Ok, I'll bite...why would live-trading algos have such a restriction? That is usually only useful for deterministic debugging.
Here is a scenario I'm facing lately...
I have an algo( in fact a modification of one of yours Grant!), which when I make the start-date different, and fix the end-date to today, gives a fairly wide range of TotalReturns = ~(-10% to +30%), using backtest windows of from ~(1.5-10) years...I like the algo, as it's pretty solid for a good proportion of
the start times I've run it in the IDE backtester....so what do I do? ... as at any time, should I start or not?
Well...comments welcome, but the path I'm currently taking is:
- Use the Research environment to sweep the start-date as a parameter, to analyze the ending point distributions of this
particular type of "random walk".
(This is easier said than done, but I'm making progress, and may find out I don't need this infrastructure)
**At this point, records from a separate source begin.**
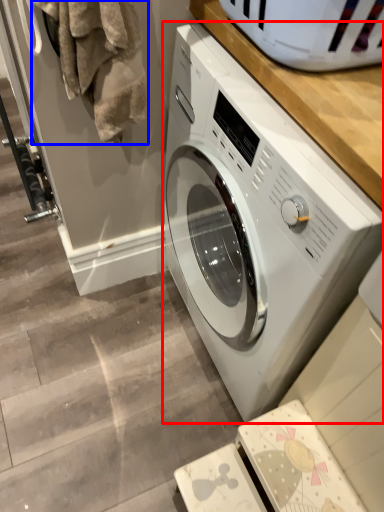
Question: Which object appears closest to the camera in this image, washing machine (highlighted by a red box) or laundry (highlighted by a blue box)?

Choices:
 (A) washing machine
 (B) laundry

Answer: (A)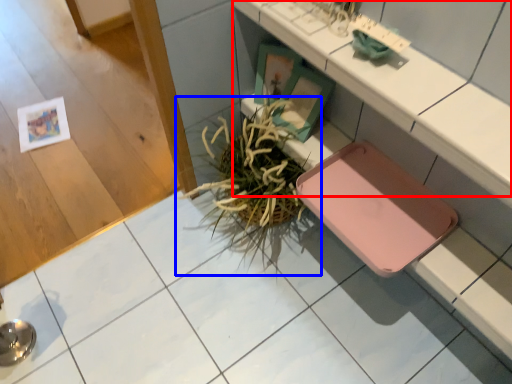
Question: Which point is further to the camera, counter (highlighted by a red box) or houseplant (highlighted by a blue box)?

Choices:
 (A) counter
 (B) houseplant

Answer: (B)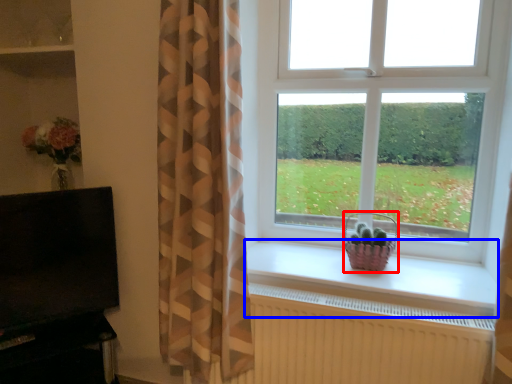
Question: Which object is closer to the camera taking this photo, basket (highlighted by a red box) or window sill (highlighted by a blue box)?

Choices:
 (A) basket
 (B) window sill

Answer: (B)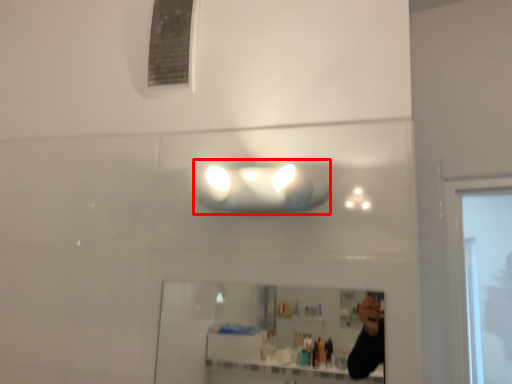
Question: From the image's perspective, what is the correct spatial relationship of light fixture (annotated by the red box) in relation to mirror?

Choices:
 (A) above
 (B) below

Answer: (A)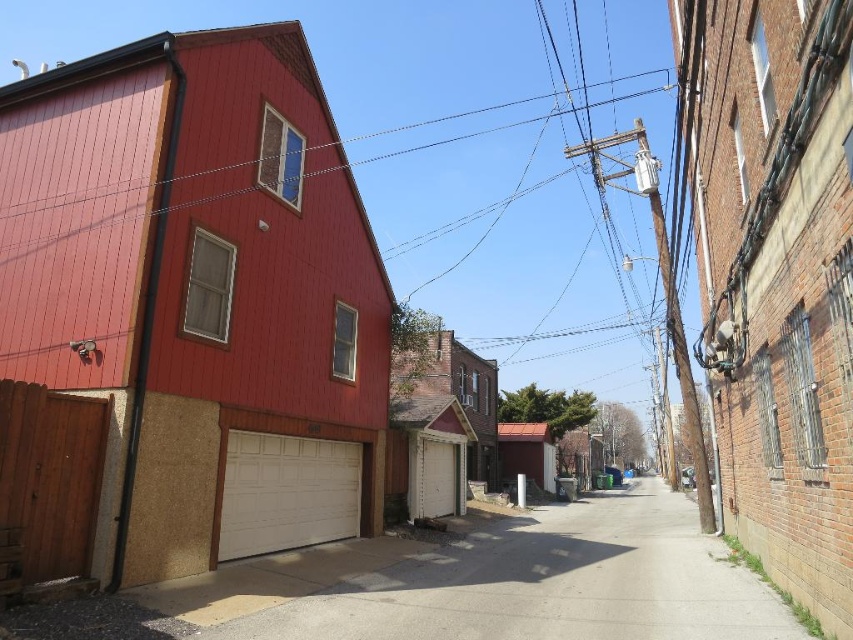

So let's assume I complete that task, and move on to what I do with that information.
- Develop a restart-signal, with a controlled modeled-random-jump to a new start-time that gets me into a statistically good starting
region, in simulation.
- Deploy this algo, with the restart-signal+modeled-random-jump, into the live-trading environment.
[Note: This is where the live random number generator is actually needed...not a fixed-seed deterministic one,
as I'll have a stochastic model that is predicting good jumps to start-times.]
As Alexander pointed out, if some entity bans the use of random(), I'd probably just use the numpy version, or even my own version if need be.